1. Captures entry (syscall number and arguments)
2. Captures exit (return value)
3. Reads strings/buffers from tracee memory as needed
4. Tracks file descriptors to distinguish files from sockets
5. Outputs events in real-time with timestamps

For page fault tracking, it uses perf_event_open to monitor minor page faults in heap and anonymous mmap regions, showing actual memory growth as pages are touched.

For eBPF tracking (`--ebpf`), it loads a pre-compiled BPF object and attaches to four kernel tracepoints:
- **sched_wakeup / sched_switch**: Measures the delay between a task being woken and actually getting scheduled on a CPU. Delays above 10us are reported.
- **block_rq_issue / block_rq_complete**: Measures block I/O latency from request submission to completion, with byte counts. Consecutive same-size I/O events are grouped in non-verbose mode.

Events from eBPF are delivered via a ring buffer and interleaved with ptrace events in the timeline. Only PIDs being traced are monitored (the BPF programs filter using a PID map that is updated on fork/clone/exit).

## HTML Report

The `--report` flag generates a self-contained HTML file with:

- **Timeline**: SVG swimlane view with one lane per process/thread, zoomable with Ctrl+scroll or +/- keys
- **Event table**: Virtual-scrolled list of all events with timestamps, PIDs, types, and details
- **Filters**: Toggle event categories (file, network, memory, I/O, process), individual event types, and processes
- **Thread differentiation**: Threads are visually distinct from processes — shown with "↳" prefix and dimmer italic styling in both the timeline and table
- **Type-specific colors**: Events within each category use distinct color shades (e.g., read vs write, send vs recv) so they're distinguishable at a glance

## Filtered Output

To reduce noise, we filter out:
- System paths: /proc, /sys, /dev
- Dynamic linker files: ld.so, ld-linux, .so files
- Localhost connections (127.0.0.1, 127.0.0.53)

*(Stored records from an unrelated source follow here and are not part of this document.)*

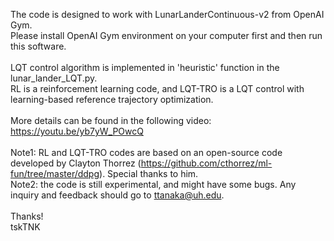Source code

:The code is designed to work with LunarLanderContinuous-v2 from OpenAI Gym.<br>
Please install OpenAI Gym environment on your computer first and then run this software.<br>
<br>
LQT control algorithm is implemented in 'heuristic' function in the lunar_lander_LQT.py. <br>
RL is a reinforcement learning code, and LQT-TRO is a LQT control with learning-based reference trajectory optimization.<br>
<br>
More details can be found in the following video: https://youtu.be/yb7yW_POwcQ<br>
<br>
Note1: RL and LQT-TRO codes are based on an open-source code developed by Clayton Thorrez (https://github.com/cthorrez/ml-fun/tree/master/ddpg). Special thanks to him.<br>
Note2: the code is still experimental, and might have some bugs. Any inquiry and feedback should go to ttanaka@uh.edu.
<br><br>
Thanks!<br>
tskTNK
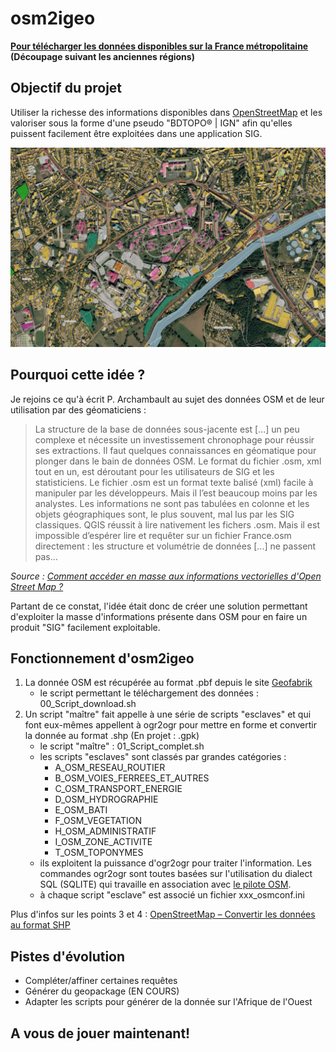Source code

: # **osm2igeo**

**[Pour télécharger les données disponibles sur la France métropolitaine](https://cloud.data-wax.com/index.php/s/myFFjcLzMFk9QB7) (Découpage suivant les anciennes régions)**

## Objectif du projet

Utiliser la richesse des informations disponibles dans [OpenStreetMap](http://www.openstreetmap.fr) et les valoriser sous la forme d'une pseudo "BDTOPO® | IGN" afin qu'elles puissent facilement être exploitées dans une application SIG.

![Exemple sur Limoges](/exemples_visuels/exemple1.jpg)

## Pourquoi cette idée ?

Je rejoins ce qu'à écrit P. Archambault au sujet des données OSM et de leur utilisation par des géomaticiens :
> La structure de la base de données sous-jacente est [...] un peu complexe et nécessite un investissement chronophage pour réussir ses extractions. Il faut quelques connaissances en géomatique pour plonger dans le bain de données OSM. Le format du fichier .osm, xml tout en un, est déroutant pour les utilisateurs de SIG et les statisticiens. Le fichier .osm est un format texte balisé (xml) facile à manipuler par les développeurs. Mais il l’est beaucoup moins par les analystes. Les informations ne sont pas tabulées en colonne et les objets géographiques sont, le plus souvent, mal lus par les SIG classiques. QGIS réussit à lire nativement les fichers .osm. Mais il est impossible d’espérer lire et requêter sur un fichier France.osm directement : les structure et volumétrie de données [...] ne passent pas…   

*Source : [Comment accéder en masse aux informations vectorielles d'Open Street Map ?](http://tempogeo.blogspot.com/2016/12/comment-acceder-en-masse-aux.html)*

 Partant de ce constat, l'idée était donc de créer une solution permettant d'exploiter la masse d'informations présente dans OSM pour en faire un produit "SIG" facilement exploitable.

## Fonctionnement d'osm2igeo

1. La donnée OSM est récupérée au format .pbf depuis le site [Geofabrik](https://download.geofabrik.de/europe/france.html)
    * le script permettant le téléchargement des données : 00_Script_download.sh
2. Un script "maître" fait appelle à une série de scripts "esclaves" et qui font eux-mêmes appellent à ogr2ogr pour mettre en forme et convertir la donnée au format .shp (En projet : .gpk)
    *  le script "maître" : 01_Script_complet.sh
    *  les scripts "esclaves" sont classés par grandes catégories :
        * A_OSM_RESEAU_ROUTIER
        * B_OSM_VOIES_FERREES_ET_AUTRES
        * C_OSM_TRANSPORT_ENERGIE
        * D_OSM_HYDROGRAPHIE
        * E_OSM_BATI
        * F_OSM_VEGETATION
        * H_OSM_ADMINISTRATIF
        * I_OSM_ZONE_ACTIVITE
        * T_OSM_TOPONYMES
    * ils exploitent la puissance d'ogr2ogr pour traiter l'information. Les commandes ogr2ogr sont toutes basées sur l'utilisation du dialect SQL (SQLITE) qui travaille en association avec [le pilote OSM](https://www.gdal.org/drv_osm.html).
    * à chaque script "esclave" est associé un fichier xxx_osmconf.ini

  Plus d'infos sur les points 3 et 4 : [OpenStreetMap – Convertir les données au format SHP](https://wiki.cartocite.fr/doku.php?id=openstreetmap:geomatique:convertir_les_donnees_au_format_shp)

## Pistes d'évolution
* Compléter/affiner certaines requêtes
* Générer du geopackage (EN COURS)
* Adapter les scripts pour générer de la donnée sur l'Afrique de l'Ouest


## A vous de jouer maintenant!
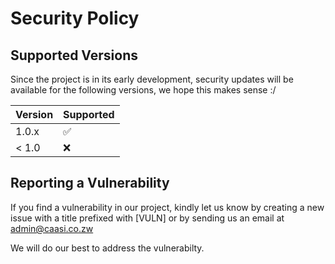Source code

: # Security Policy

## Supported Versions

Since the project is in its early development, security updates will be available for the following versions, we hope this makes sense :/

| Version | Supported          |
| ------- | ------------------ |
| 1.0.x   | :white_check_mark: |
| < 1.0   | :x:                |

## Reporting a Vulnerability

If you find a vulnerability in our project, kindly let us know by creating a new issue with a title prefixed with [VULN] or by sending us an email at admin@caasi.co.zw

We will do our best to address the vulnerabilty.
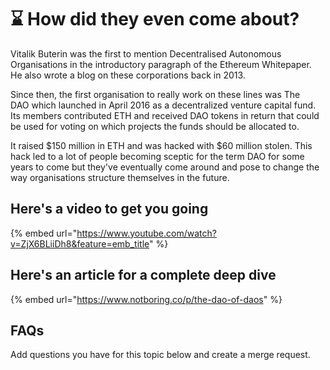 # ⌛ How did they even come about?

Vitalik Buterin was the first to mention Decentralised Autonomous Organisations in the introductory paragraph of the Ethereum Whitepaper. He also wrote a blog on these corporations back in 2013.

Since then, the first organisation to really work on these lines was The DAO which launched in April 2016 as a decentralized venture capital fund. Its members contributed ETH and received DAO tokens in return that could be used for voting on which projects the funds should be allocated to.

It raised $150 million in ETH and was hacked with $60 million stolen. This hack led to a lot of people becoming sceptic for the term DAO for some years to come but they've eventually come around and pose to change the way organisations structure themselves in the future.

## Here's a video to get you going

{% embed url="https://www.youtube.com/watch?v=ZjX6BLiiDh8&feature=emb_title" %}

## Here's an article for a complete deep dive

{% embed url="https://www.notboring.co/p/the-dao-of-daos" %}

## FAQs

Add questions you have for this topic below and create a merge request.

## Signal Handling (Ctrl-C)

When tracing a spawned command:
- **First Ctrl-C**: The traced program receives SIGINT normally (it may exit or handle it). Compendium continues observing and prints the full summary when the program exits.
- **Second Ctrl-C**: Force-kills all traced processes and prints the summary with data collected so far.

When attached to a running process (`--pid`):
- **Ctrl-C**: Cleanly detaches from the process (it continues running) and prints the summary.

## Requirements

- Linux (x86_64)
- **eBPF tracking** (`--ebpf`): Requires `CAP_BPF` + `CAP_PERFMON` capabilities, or root. Kernel 5.8+ with BTF support.

## License

MIT